• _YOUR ASSIGNMENT_: Nothing outside the range is wanted. Repeat exactly the lines below from the one with "thumb cmc: (7, 171)" through the one with "index mcp: (271, 150)".

• _RECORD EXTRACTS_:
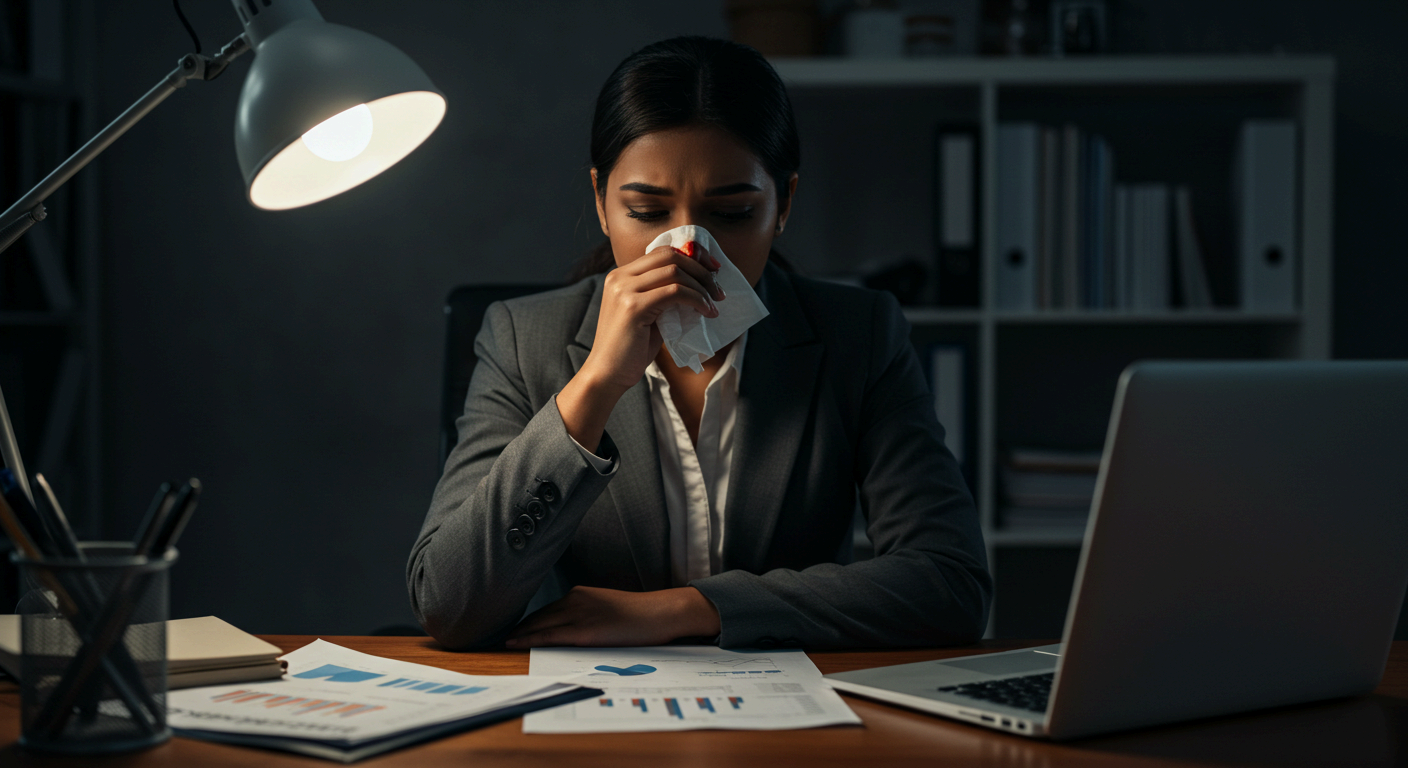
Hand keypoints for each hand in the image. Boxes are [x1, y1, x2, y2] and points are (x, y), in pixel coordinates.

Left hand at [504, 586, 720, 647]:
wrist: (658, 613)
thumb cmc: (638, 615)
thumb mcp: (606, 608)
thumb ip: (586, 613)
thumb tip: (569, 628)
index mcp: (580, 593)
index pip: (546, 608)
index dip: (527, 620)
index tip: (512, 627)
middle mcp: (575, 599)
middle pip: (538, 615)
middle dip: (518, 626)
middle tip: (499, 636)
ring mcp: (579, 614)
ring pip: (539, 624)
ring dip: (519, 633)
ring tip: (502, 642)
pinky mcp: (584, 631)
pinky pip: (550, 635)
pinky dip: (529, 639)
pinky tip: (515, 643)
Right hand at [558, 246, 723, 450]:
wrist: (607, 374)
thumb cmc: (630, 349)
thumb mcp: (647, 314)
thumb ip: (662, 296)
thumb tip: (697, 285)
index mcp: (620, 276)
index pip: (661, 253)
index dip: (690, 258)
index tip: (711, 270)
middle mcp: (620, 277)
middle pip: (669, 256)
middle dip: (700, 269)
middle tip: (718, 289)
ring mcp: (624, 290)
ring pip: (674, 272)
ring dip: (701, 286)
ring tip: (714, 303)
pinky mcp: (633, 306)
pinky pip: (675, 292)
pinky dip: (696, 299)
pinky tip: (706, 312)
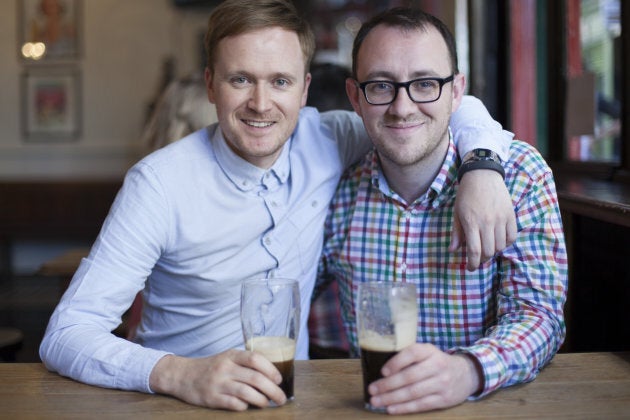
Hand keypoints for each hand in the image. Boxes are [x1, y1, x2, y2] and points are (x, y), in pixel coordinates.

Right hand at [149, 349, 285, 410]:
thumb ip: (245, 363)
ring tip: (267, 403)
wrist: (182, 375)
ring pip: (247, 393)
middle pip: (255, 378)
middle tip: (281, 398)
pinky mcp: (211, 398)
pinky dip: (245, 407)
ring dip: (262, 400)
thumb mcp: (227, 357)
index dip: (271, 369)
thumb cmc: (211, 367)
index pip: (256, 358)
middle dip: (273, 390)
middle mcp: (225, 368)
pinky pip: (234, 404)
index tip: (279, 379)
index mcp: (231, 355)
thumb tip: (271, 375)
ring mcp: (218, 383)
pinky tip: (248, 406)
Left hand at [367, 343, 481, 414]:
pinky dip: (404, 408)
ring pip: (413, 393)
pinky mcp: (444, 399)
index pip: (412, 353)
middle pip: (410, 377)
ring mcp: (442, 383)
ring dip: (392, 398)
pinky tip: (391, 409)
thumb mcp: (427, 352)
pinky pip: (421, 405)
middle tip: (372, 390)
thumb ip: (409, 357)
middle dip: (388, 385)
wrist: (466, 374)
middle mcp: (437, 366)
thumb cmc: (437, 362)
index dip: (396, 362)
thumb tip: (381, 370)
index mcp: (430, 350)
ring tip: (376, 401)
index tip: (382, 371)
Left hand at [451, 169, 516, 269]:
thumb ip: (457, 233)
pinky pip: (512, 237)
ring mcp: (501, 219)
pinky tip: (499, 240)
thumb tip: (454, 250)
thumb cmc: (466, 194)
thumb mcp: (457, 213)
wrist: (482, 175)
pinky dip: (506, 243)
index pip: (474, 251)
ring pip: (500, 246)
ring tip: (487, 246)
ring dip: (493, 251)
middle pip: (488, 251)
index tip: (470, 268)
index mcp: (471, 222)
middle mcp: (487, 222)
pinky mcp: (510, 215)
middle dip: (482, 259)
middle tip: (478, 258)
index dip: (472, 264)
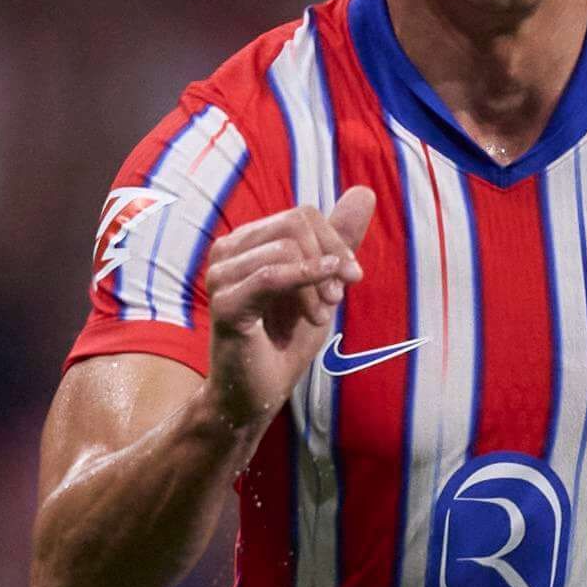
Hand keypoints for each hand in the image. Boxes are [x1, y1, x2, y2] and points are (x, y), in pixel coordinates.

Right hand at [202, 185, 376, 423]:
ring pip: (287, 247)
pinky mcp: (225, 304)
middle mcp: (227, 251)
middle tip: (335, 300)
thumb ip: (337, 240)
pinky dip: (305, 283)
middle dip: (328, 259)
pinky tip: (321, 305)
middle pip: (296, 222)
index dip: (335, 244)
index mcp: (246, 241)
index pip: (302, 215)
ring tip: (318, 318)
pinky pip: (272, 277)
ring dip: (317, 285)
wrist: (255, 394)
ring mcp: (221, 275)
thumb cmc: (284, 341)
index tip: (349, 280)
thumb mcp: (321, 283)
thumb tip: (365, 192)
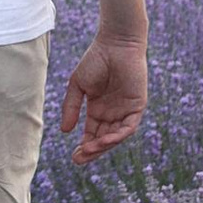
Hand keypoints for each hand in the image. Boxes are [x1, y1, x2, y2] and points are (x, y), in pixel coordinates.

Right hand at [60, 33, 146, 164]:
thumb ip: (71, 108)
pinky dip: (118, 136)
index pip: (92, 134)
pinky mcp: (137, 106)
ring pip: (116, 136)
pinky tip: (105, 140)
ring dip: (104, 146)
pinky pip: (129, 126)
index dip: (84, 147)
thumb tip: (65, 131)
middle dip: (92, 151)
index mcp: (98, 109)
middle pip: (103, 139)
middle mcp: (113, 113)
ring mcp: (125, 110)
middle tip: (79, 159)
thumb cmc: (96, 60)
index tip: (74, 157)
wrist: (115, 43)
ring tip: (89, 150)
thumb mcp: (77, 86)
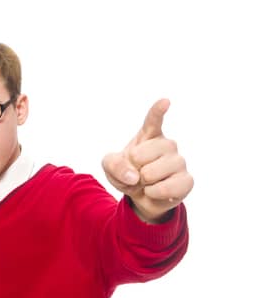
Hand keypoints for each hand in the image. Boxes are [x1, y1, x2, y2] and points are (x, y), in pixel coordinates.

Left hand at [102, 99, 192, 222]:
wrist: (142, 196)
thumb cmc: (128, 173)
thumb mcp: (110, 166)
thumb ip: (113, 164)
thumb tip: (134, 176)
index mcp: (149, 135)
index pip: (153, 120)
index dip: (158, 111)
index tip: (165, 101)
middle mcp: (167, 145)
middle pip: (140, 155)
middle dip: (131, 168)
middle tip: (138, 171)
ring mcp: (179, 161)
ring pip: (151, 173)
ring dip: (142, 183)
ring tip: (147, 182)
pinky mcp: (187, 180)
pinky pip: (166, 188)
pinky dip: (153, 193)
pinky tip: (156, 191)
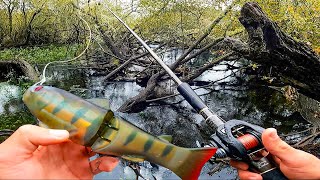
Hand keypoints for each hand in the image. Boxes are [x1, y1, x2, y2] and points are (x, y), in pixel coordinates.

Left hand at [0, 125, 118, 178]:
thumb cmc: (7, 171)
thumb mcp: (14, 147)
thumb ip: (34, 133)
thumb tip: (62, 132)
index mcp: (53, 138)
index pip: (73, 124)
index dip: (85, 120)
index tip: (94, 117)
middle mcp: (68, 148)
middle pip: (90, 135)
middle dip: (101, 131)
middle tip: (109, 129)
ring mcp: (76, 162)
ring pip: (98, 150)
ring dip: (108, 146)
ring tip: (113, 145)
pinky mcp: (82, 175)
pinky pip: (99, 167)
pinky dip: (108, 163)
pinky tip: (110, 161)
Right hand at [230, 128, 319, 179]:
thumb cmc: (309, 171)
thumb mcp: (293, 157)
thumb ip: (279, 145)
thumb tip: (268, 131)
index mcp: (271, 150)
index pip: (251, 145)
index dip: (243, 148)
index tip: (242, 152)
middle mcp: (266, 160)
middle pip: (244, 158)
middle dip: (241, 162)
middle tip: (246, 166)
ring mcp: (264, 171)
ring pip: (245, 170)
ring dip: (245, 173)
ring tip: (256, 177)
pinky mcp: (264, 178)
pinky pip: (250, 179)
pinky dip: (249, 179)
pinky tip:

• _YOUR SOLUTION_:
thumb cmc: (7, 171)
thumb mcp: (14, 147)
thumb ip: (34, 133)
thumb tip: (62, 132)
index mcp: (53, 138)
index pip: (73, 124)
index dip: (85, 120)
index tip: (94, 117)
middle mcp: (68, 148)
middle pip: (90, 135)
middle dip: (101, 131)
middle tip: (109, 129)
ring mcp: (76, 162)
ring pip: (98, 150)
ring dip: (108, 146)
ring tip: (113, 145)
pinky mcp: (82, 175)
pinky pip: (99, 167)
pinky dip: (108, 163)
pinky tip: (110, 161)
Right hand at [230, 128, 319, 179]:
thumb cmc: (309, 171)
thumb mcp: (293, 157)
thumb ip: (279, 145)
thumb tip: (268, 131)
index mcp: (271, 150)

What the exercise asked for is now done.